### DOCUMENT EXCERPT:
-- Opening Marker --

Published October 28, 2020



Michael V Wilson
By Michael V. Wilson

Can we use a Christian version of cancel culture to advance godliness in America?

Yep!

And it starts with the cities.

In the Bible, God describes Nineveh as a great city (Jonah 1:2) and as an “exceedingly great city, a three-day journey in extent” (Jonah 3:3). Most scholars interpret that to mean the city was so large it took three days to cross it on foot. A few paragraphs later, God says there were more than 120,000 people in the city who couldn’t discern between their right hand and their left (Jonah 4:11), letting us know this was a large and wicked city.

By comparison, Tyler, Texas has a population of 107,000 and covers about 57½ square miles. But that’s in a city with modern roads, electricity, running water, apartment buildings, and no need for grazing space for herds of sheep, goats, cattle, camels, and other animals. The inhabitants don’t need to plant gardens around their houses to raise their own food either.

-- Closing Marker --

### DATASET:
-- Opening Marker --

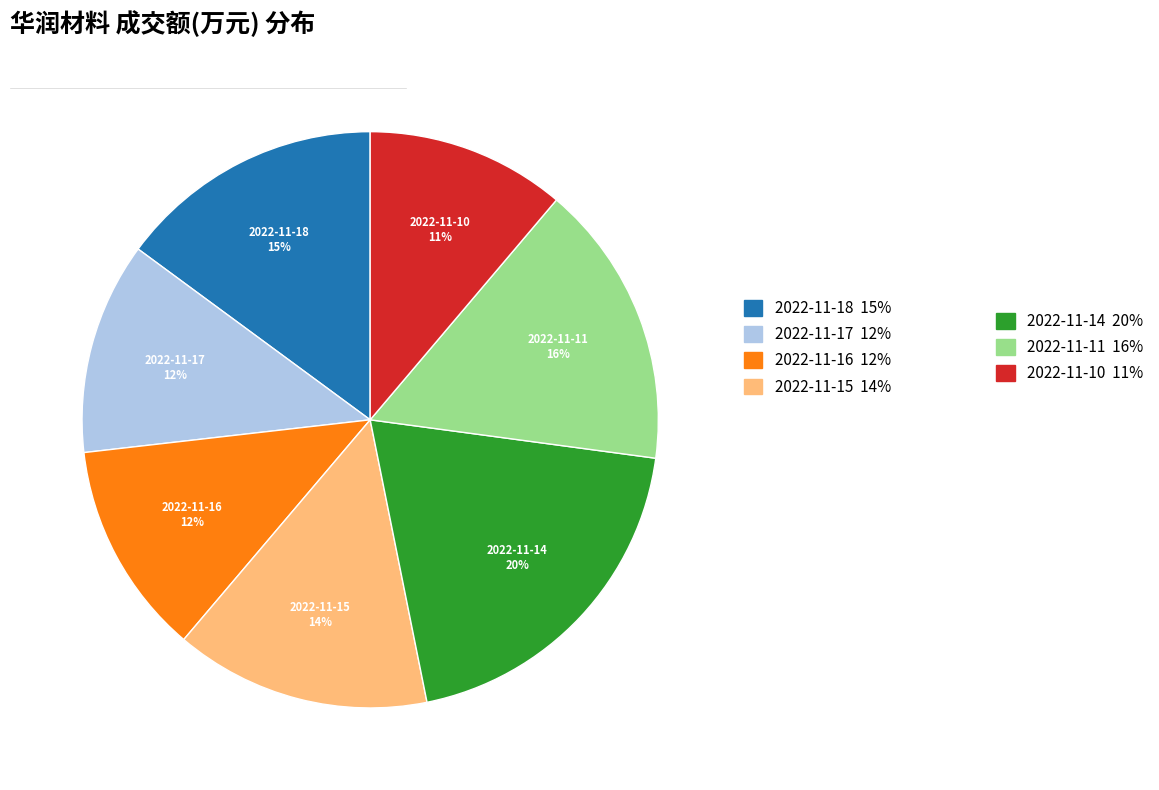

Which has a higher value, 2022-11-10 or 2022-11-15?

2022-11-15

-- Closing Marker --
-- Opening Marker --

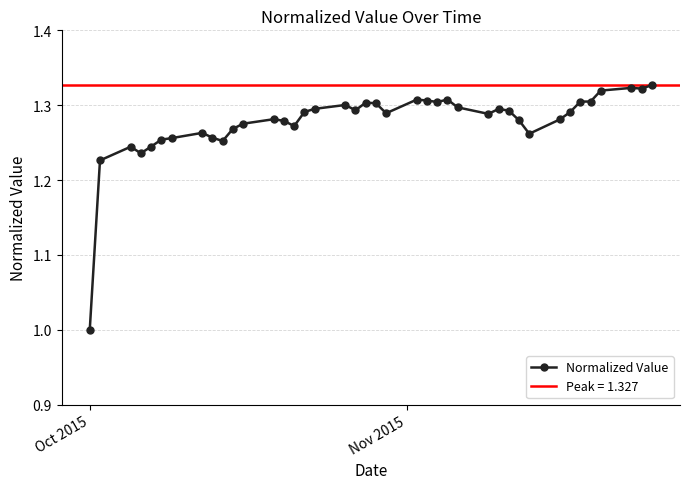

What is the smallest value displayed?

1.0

-- Closing Marker --

### YOUR TASKS:
(a) Translate this sentence from the Nineveh article into Spanish: "Most scholars interpret that to mean the city was so large it took three days to cross it on foot."
(b) Name every kind of animal that the Nineveh article mentions by name.
(c) Extend the Nineveh article with a few more paragraphs, picking up after its final sentence.
The listing above plays no part in what comes next.

### TASK RESULTS:
(a) La mayoría de los estudiosos interpretan que eso significa que la ciudad era tan grande que se tardaba tres días en cruzarla a pie.

(b) sheep, goats, cattle, camels

(c)
Many, if not most people in ancient Nineveh were herders or farmers or both, so the extent of the city most likely referred to crossing the city by getting a herd from one side to the other. Except in life-and-death situations, most herd animals move relatively slowly so it stands to reason the city probably measured 25-30 miles across (625-900 square miles). The modern city of Oklahoma City, OK, measures 620 square miles with a population of 579,999. It’s easy to picture a city with a fifth of that population using the same amount of area to house their livestock and gardens as well as themselves.

While the Bible doesn’t explicitly equate wickedness with large cities, over and over again it describes wickedness taking place in cities. Sodom and Gomorrah spring to mind, along with Damascus, Tyre, Sidon, the Tower of Babylon (and the surrounding city), Jericho, Pergamos, and of course Mystery Babylon in the Book of Revelation. All of these and more were described as places of great wickedness, destined for destruction. All of them became wicked because they suffered from godlessness brought about by the rejection of the Almighty.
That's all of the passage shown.